Prompt A: Reproduce the passage of the Curator retry policy thread from "Internally, the ServiceDiscovery" to "to retry policy?".
Prompt B: In the Curator retry policy thread, what does the ServiceDiscovery code use internally?

Page excerpt:
______

Re: question about curator - retry policy

Jordan Zimmerman Fri, 20 May 2016 15:24:44 -0700

Retry policy is only used for individual operations. Any client-server system 
needs to have retries to avoid temporary network events. The entire 
curator-client and curator-framework modules are written to handle ZooKeeper 
client connection maintenance. So, there isn’t one thing I can point to.


Internally, the ServiceDiscovery code uses a PathChildrenCache instance. If all 
you are using is Service Discovery there is almost no need for you to monitor 
the connection state. What are you trying to accomplish?

-Jordan

> On May 20, 2016, at 5:19 PM, Moshiko Kasirer <[email protected]> wrote:
> 
> The thing is we have many negative tests in which we stop and start the zk 
> quorum the issue I raised only happens from time to time.... So it's hat I 
> hard to reproduce. But you just wrote that when the quorom is up the 
> connection should be reconnected ... how? who does that? ZkClient  or 
> curator? That is not related to retry policy?
> 
> בתאריך 21 במאי 2016 01:12,‏ "Jordan Zimmerman" <[email protected] 
> <mailto:[email protected]>> כתב:
> If the ZK cluster’s quorum is restored, then the connection state should 
> change to RECONNECTED. There are copious tests in Curator itself that show 
> this. If you’re seeing that Curator does not restore a broken connection then 
> there is a deeper bug. Can you create a test that shows the problem?
> 
> -Jordan
> 
>> On May 20, 2016, at 5:07 PM, Moshiko Kasirer <[email protected] 
>> <mailto:[email protected]>> wrote:
>> 
>> I mean that while zk cluster is up the curator connection state stays LOST
>> Which in our case means the app node in which it happens doesnt register 
>> himself as avalable.... I just don't seem to understand when does curator 
>> gives up on trying to connect zk and when he doesn't give up. 
>> Thanks for the help !
>> 
>> בתאריך 21 במאי 2016 00:58,‏ "Jordan Zimmerman" <[email protected] 
>> <mailto:[email protected]>> כתב:
>> You must have a retry policy so that you don’t overwhelm your network and 
>> ZooKeeper cluster. The example code shows how to create a reasonable one.
>>> sometimes although zk cluster is up the curator service discovery 
>>> connection isn't
>>> 
>> Service Discovery’s internal instances might be waiting based on the retry 
>> policy. But, what do you mean by "curator service discovery connection 
>> isn’t”? There isn’t such a thing as a service discovery connection.

______

(Saved entries)

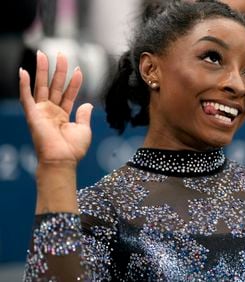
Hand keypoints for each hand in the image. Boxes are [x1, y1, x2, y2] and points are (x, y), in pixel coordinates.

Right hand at [19, 51, 92, 166]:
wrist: (62, 160)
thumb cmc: (72, 149)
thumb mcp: (84, 129)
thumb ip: (84, 115)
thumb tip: (88, 103)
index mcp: (63, 115)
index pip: (68, 94)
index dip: (74, 82)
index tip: (79, 69)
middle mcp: (51, 111)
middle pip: (54, 85)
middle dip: (58, 70)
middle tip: (61, 53)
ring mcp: (41, 112)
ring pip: (41, 86)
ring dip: (42, 70)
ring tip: (43, 54)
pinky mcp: (32, 114)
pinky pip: (26, 97)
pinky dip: (24, 84)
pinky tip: (23, 71)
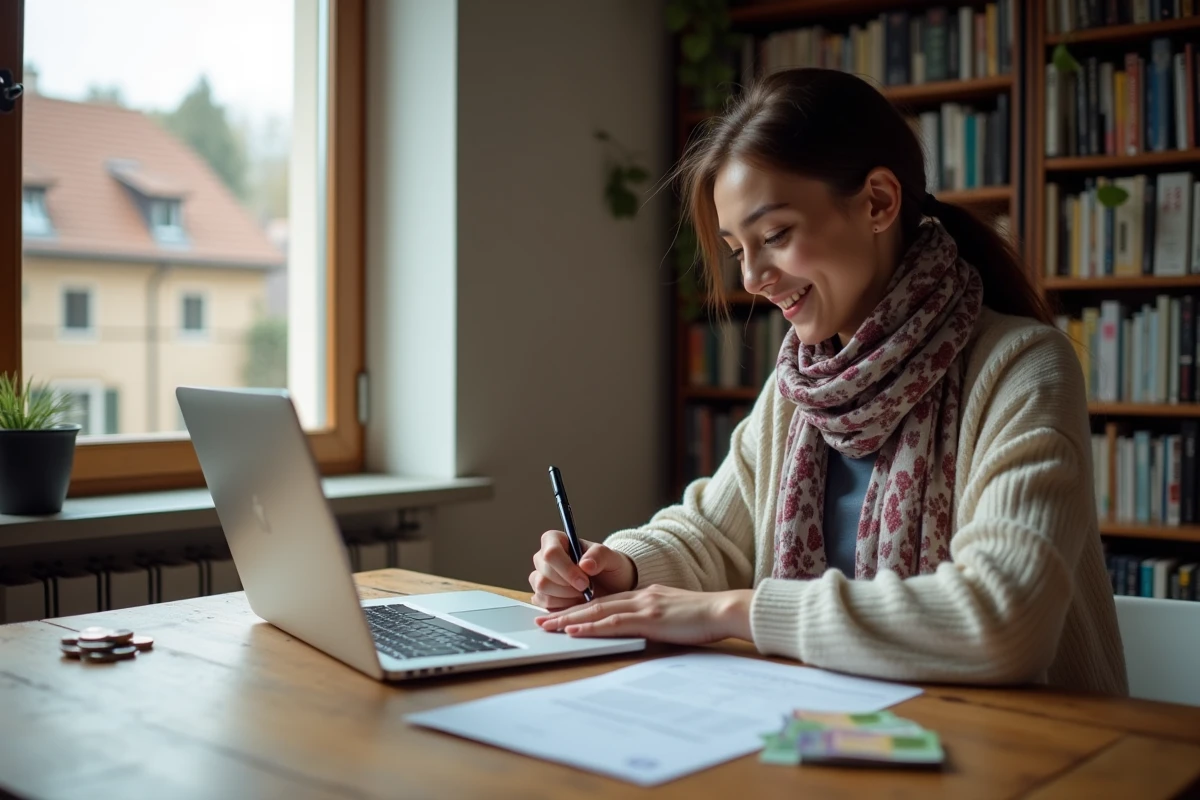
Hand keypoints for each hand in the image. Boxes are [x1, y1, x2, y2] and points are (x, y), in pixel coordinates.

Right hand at [529, 530, 636, 610]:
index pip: (550, 552)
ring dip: (565, 596)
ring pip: (541, 588)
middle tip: (587, 588)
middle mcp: (544, 558)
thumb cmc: (609, 567)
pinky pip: (543, 603)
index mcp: (556, 540)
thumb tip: (584, 564)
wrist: (612, 587)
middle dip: (567, 585)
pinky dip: (562, 606)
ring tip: (582, 593)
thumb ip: (600, 555)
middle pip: (543, 573)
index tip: (584, 581)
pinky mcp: (540, 596)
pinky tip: (575, 601)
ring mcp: (540, 577)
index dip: (566, 568)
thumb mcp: (612, 558)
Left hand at [534, 585, 753, 644]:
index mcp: (645, 595)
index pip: (606, 601)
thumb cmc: (705, 617)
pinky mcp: (649, 618)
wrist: (724, 610)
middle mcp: (640, 596)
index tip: (562, 614)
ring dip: (570, 619)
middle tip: (542, 619)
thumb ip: (656, 619)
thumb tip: (644, 630)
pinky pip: (613, 623)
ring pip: (598, 610)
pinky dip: (590, 626)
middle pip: (595, 603)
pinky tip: (574, 630)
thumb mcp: (675, 614)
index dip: (581, 607)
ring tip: (548, 626)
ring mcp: (643, 605)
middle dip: (566, 611)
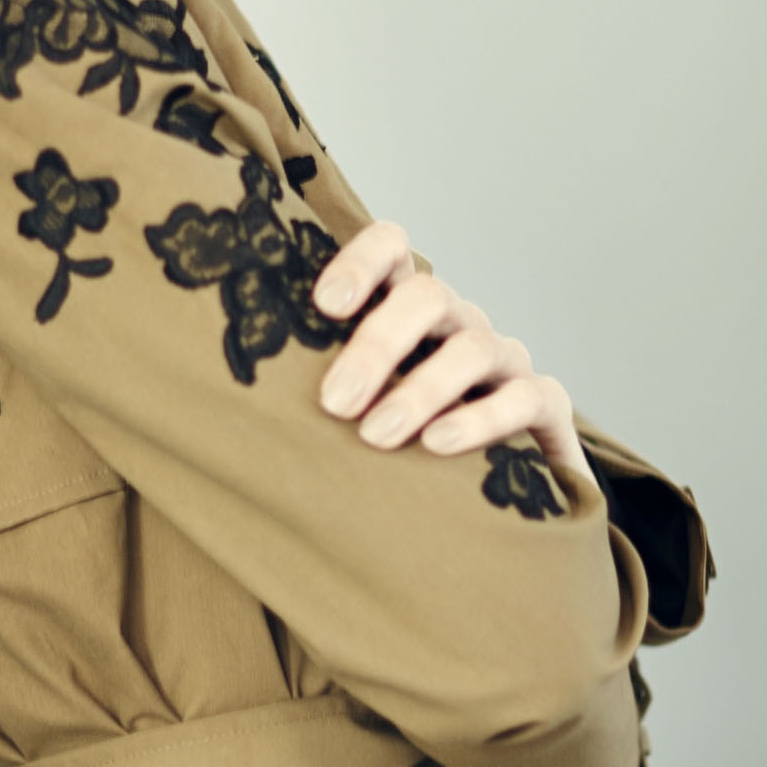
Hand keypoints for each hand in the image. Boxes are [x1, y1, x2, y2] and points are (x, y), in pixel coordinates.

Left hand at [310, 220, 596, 488]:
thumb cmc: (395, 452)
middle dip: (377, 346)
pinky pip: (525, 396)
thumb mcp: (352, 412)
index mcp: (407, 311)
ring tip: (376, 436)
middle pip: (427, 296)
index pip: (392, 250)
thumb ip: (313, 392)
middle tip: (334, 403)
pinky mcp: (544, 406)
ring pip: (471, 348)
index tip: (324, 307)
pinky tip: (439, 445)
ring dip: (420, 390)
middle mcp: (458, 324)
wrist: (485, 515)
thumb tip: (221, 398)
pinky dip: (480, 418)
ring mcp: (505, 361)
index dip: (361, 263)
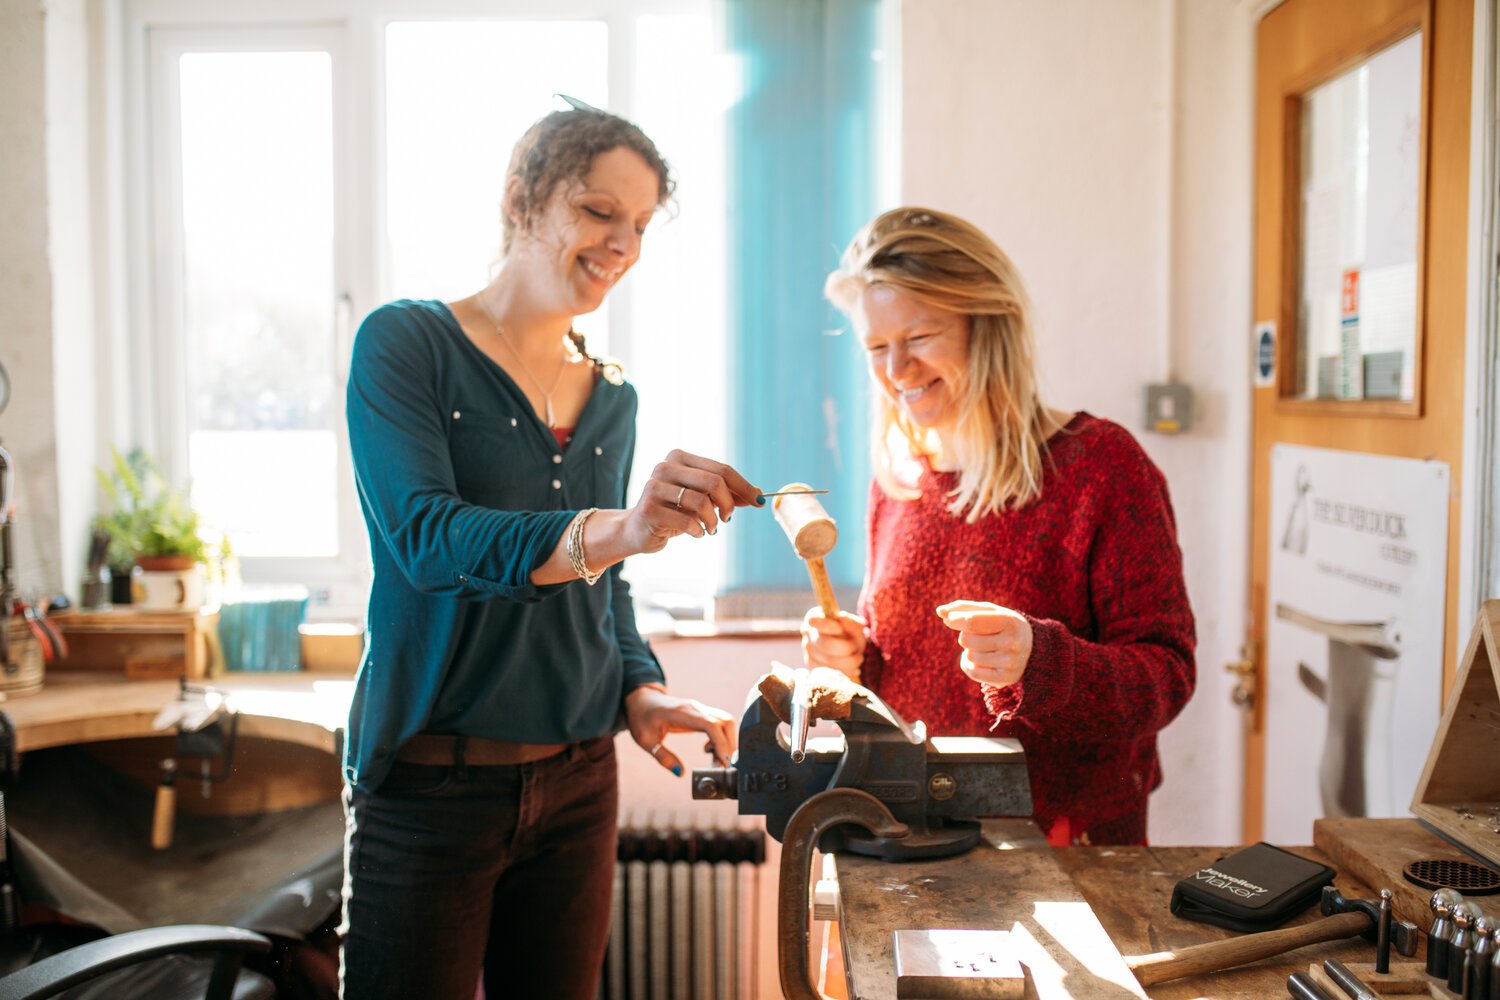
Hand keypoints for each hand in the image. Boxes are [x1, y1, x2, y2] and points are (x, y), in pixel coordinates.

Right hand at [623, 450, 761, 553]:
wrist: (639, 530)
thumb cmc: (675, 512)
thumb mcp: (703, 501)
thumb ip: (727, 495)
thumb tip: (758, 495)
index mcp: (680, 458)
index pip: (721, 469)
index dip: (744, 486)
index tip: (759, 501)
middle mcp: (666, 467)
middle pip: (714, 482)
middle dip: (728, 504)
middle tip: (727, 518)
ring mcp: (654, 486)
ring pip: (701, 502)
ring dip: (712, 521)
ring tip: (710, 528)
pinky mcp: (648, 509)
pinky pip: (686, 520)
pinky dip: (698, 530)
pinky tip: (696, 533)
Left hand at [624, 683, 736, 776]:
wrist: (641, 700)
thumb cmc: (641, 717)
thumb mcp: (645, 740)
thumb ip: (663, 757)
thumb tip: (680, 773)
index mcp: (682, 713)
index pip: (711, 725)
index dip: (721, 743)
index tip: (724, 762)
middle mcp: (695, 708)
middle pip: (725, 722)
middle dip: (729, 745)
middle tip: (720, 765)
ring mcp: (700, 709)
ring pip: (726, 722)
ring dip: (727, 741)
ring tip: (714, 759)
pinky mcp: (701, 713)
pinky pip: (720, 723)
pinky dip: (721, 737)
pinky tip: (708, 749)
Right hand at [801, 608, 865, 681]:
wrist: (849, 648)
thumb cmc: (850, 632)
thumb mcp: (854, 624)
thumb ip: (849, 621)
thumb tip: (842, 617)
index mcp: (814, 616)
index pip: (814, 621)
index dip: (828, 626)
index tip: (840, 628)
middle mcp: (807, 632)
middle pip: (824, 644)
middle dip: (846, 648)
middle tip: (856, 647)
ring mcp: (807, 648)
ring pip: (829, 660)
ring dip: (849, 661)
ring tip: (859, 658)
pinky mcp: (811, 663)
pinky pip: (830, 671)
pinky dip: (846, 671)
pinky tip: (854, 668)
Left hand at [936, 600, 1032, 688]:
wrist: (1033, 648)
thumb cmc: (1003, 624)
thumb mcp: (989, 611)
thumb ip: (964, 608)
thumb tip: (940, 611)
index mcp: (1009, 621)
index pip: (972, 621)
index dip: (955, 619)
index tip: (948, 618)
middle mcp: (1013, 642)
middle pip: (967, 639)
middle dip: (964, 636)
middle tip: (976, 635)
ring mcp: (1011, 662)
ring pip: (969, 656)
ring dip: (968, 650)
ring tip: (981, 647)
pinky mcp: (1006, 678)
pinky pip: (973, 672)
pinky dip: (968, 664)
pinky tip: (978, 660)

______

Task answer A:
Internally, the ServiceDiscovery code uses a PathChildrenCache instance. If all 
you are using is Service Discovery there is almost no need for you to monitor 
the connection state. What are you trying to accomplish?

-Jordan

> On May 20, 2016, at 5:19 PM, Moshiko Kasirer <[email protected]> wrote:
> 
> The thing is we have many negative tests in which we stop and start the zk 
> quorum the issue I raised only happens from time to time.... So it's hat I 
> hard to reproduce. But you just wrote that when the quorom is up the 
> connection should be reconnected ... how? who does that? ZkClient  or 
> curator? That is not related to retry policy?

Task answer B: A PathChildrenCache instance.